**Exercise requirements:**
Set down exactly the lines below, starting at the one that contains "Wan says cheerfully." and ending at the one that contains "front of them.", with both of those lines included and nothing else.

**Study material:**

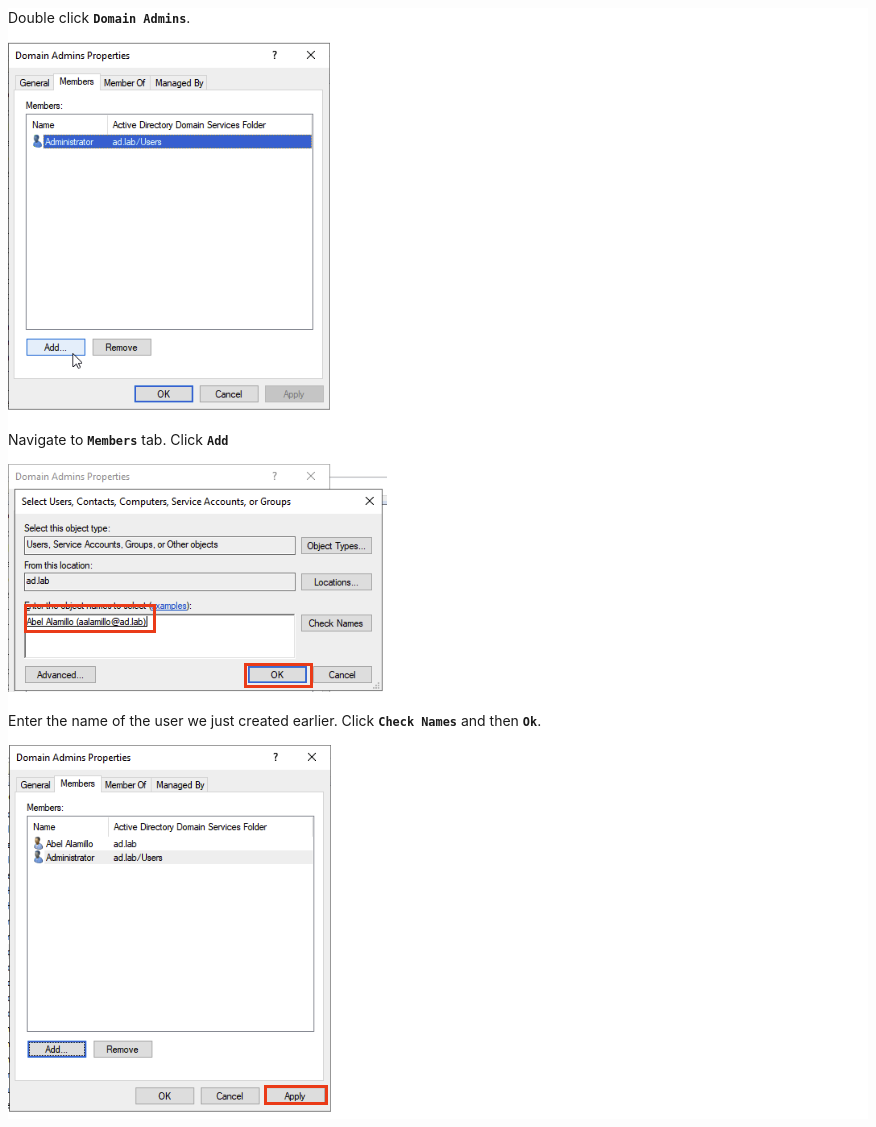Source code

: Double click **`Domain Admins`**.

![server-config-15](/images/homelab-guide/part6/server-config-15.png)

Navigate to  **`Members`** tab. Click **`Add`**

![server-config-16](/images/homelab-guide/part6/server-config-16.png)

Enter the name of the user we just created earlier. Click **`Check Names`** and then **`Ok`**.

![server-config-17](/images/homelab-guide/part6/server-config-17.png)
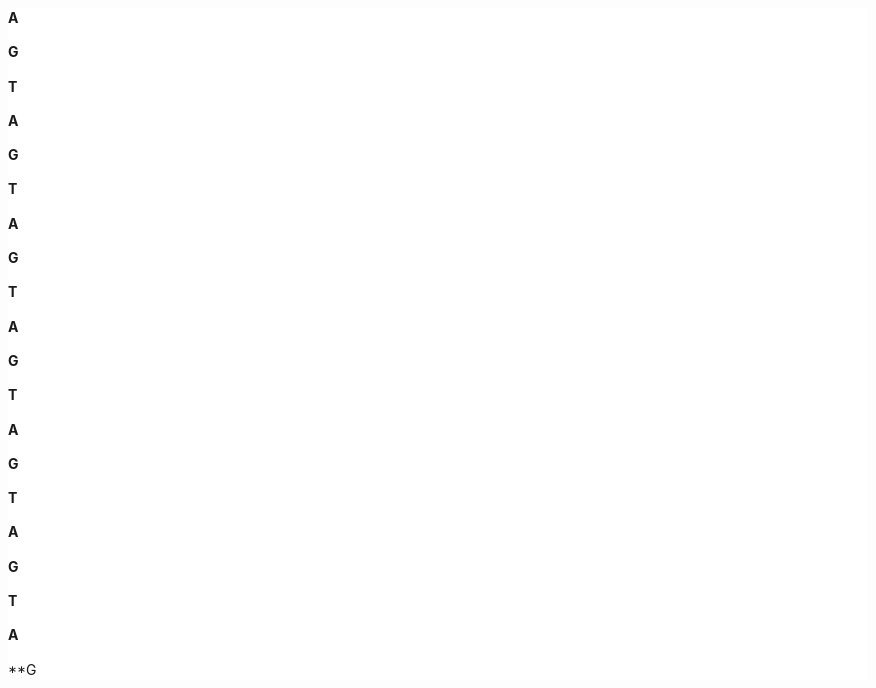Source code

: **A**

**G**

**T**

**A**

**G**

**T**

**A**

**G**

**T**

**A**

**G**

**T**

**A**

**G**

**T**

**A**

**G**

**T**

**A**

**G
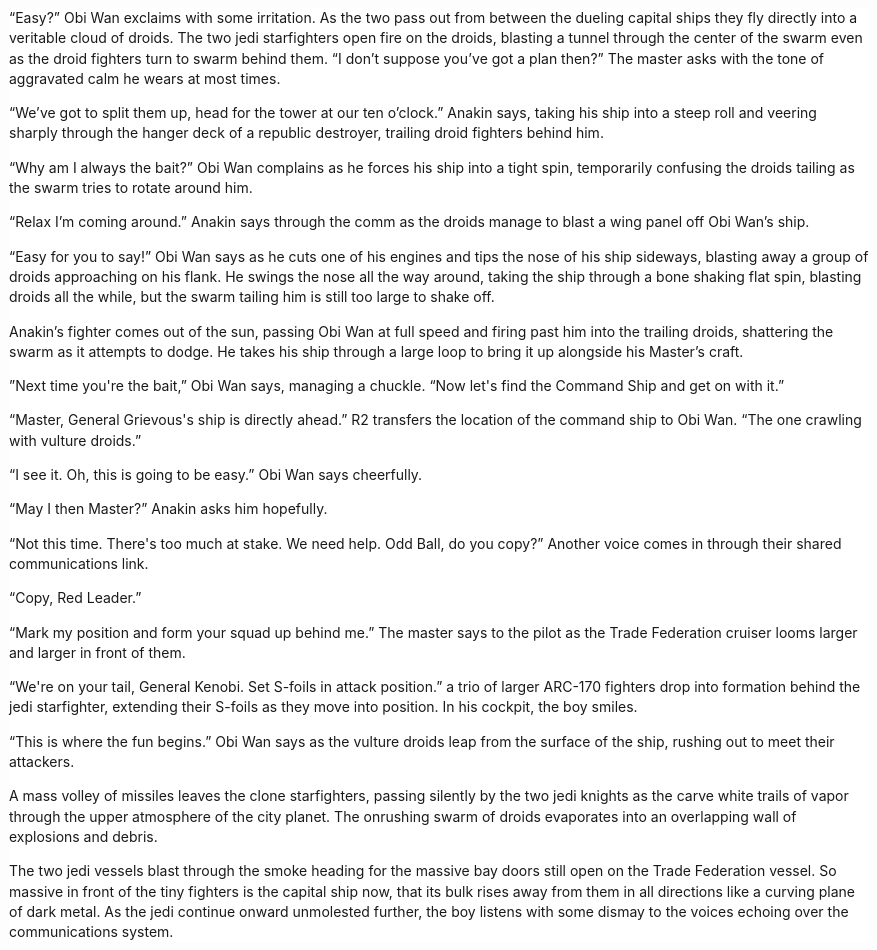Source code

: “Easy?” Obi Wan exclaims with some irritation. As the two pass out from between the dueling capital ships they fly directly into a veritable cloud of droids. The two jedi starfighters open fire on the droids, blasting a tunnel through the center of the swarm even as the droid fighters turn to swarm behind them. “I don’t suppose you’ve got a plan then?” The master asks with the tone of aggravated calm he wears at most times. 

“We’ve got to split them up, head for the tower at our ten o’clock.” Anakin says, taking his ship into a steep roll and veering sharply through the hanger deck of a republic destroyer, trailing droid fighters behind him. 

“Why am I always the bait?” Obi Wan complains as he forces his ship into a tight spin, temporarily confusing the droids tailing as the swarm tries to rotate around him. 

“Relax I’m coming around.” Anakin says through the comm as the droids manage to blast a wing panel off Obi Wan’s ship. 

“Easy for you to say!” Obi Wan says as he cuts one of his engines and tips the nose of his ship sideways, blasting away a group of droids approaching on his flank. He swings the nose all the way around, taking the ship through a bone shaking flat spin, blasting droids all the while, but the swarm tailing him is still too large to shake off. 

Anakin’s fighter comes out of the sun, passing Obi Wan at full speed and firing past him into the trailing droids, shattering the swarm as it attempts to dodge. He takes his ship through a large loop to bring it up alongside his Master’s craft. 

”Next time you're the bait,” Obi Wan says, managing a chuckle. “Now let's find the Command Ship and get on with it.”

“Master, General Grievous's ship is directly ahead.” R2 transfers the location of the command ship to Obi Wan. “The one crawling with vulture droids.”

 “I see it. Oh, this is going to be easy.” Obi Wan says cheerfully.

“May I then Master?” Anakin asks him hopefully. 

“Not this time. There's too much at stake. We need help. Odd Ball, do you copy?” Another voice comes in through their shared communications link. 

“Copy, Red Leader.”

“Mark my position and form your squad up behind me.” The master says to the pilot as the Trade Federation cruiser looms larger and larger in front of them.

“We're on your tail, General Kenobi. Set S-foils in attack position.” a trio of larger ARC-170 fighters drop into formation behind the jedi starfighter, extending their S-foils as they move into position. In his cockpit, the boy smiles.

“This is where the fun begins.” Obi Wan says as the vulture droids leap from the surface of the ship, rushing out to meet their attackers. 

A mass volley of missiles leaves the clone starfighters, passing silently by the two jedi knights as the carve white trails of vapor through the upper atmosphere of the city planet. The onrushing swarm of droids evaporates into an overlapping wall of explosions and debris. 

The two jedi vessels blast through the smoke heading for the massive bay doors still open on the Trade Federation vessel. So massive in front of the tiny fighters is the capital ship now, that its bulk rises away from them in all directions like a curving plane of dark metal. As the jedi continue onward unmolested further, the boy listens with some dismay to the voices echoing over the communications system.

**Solution to the exercise:**
 “I see it. Oh, this is going to be easy.” Obi Wan says cheerfully.

“May I then Master?” Anakin asks him hopefully. 

“Not this time. There's too much at stake. We need help. Odd Ball, do you copy?” Another voice comes in through their shared communications link. 

“Copy, Red Leader.”

“Mark my position and form your squad up behind me.” The master says to the pilot as the Trade Federation cruiser looms larger and larger in front of them.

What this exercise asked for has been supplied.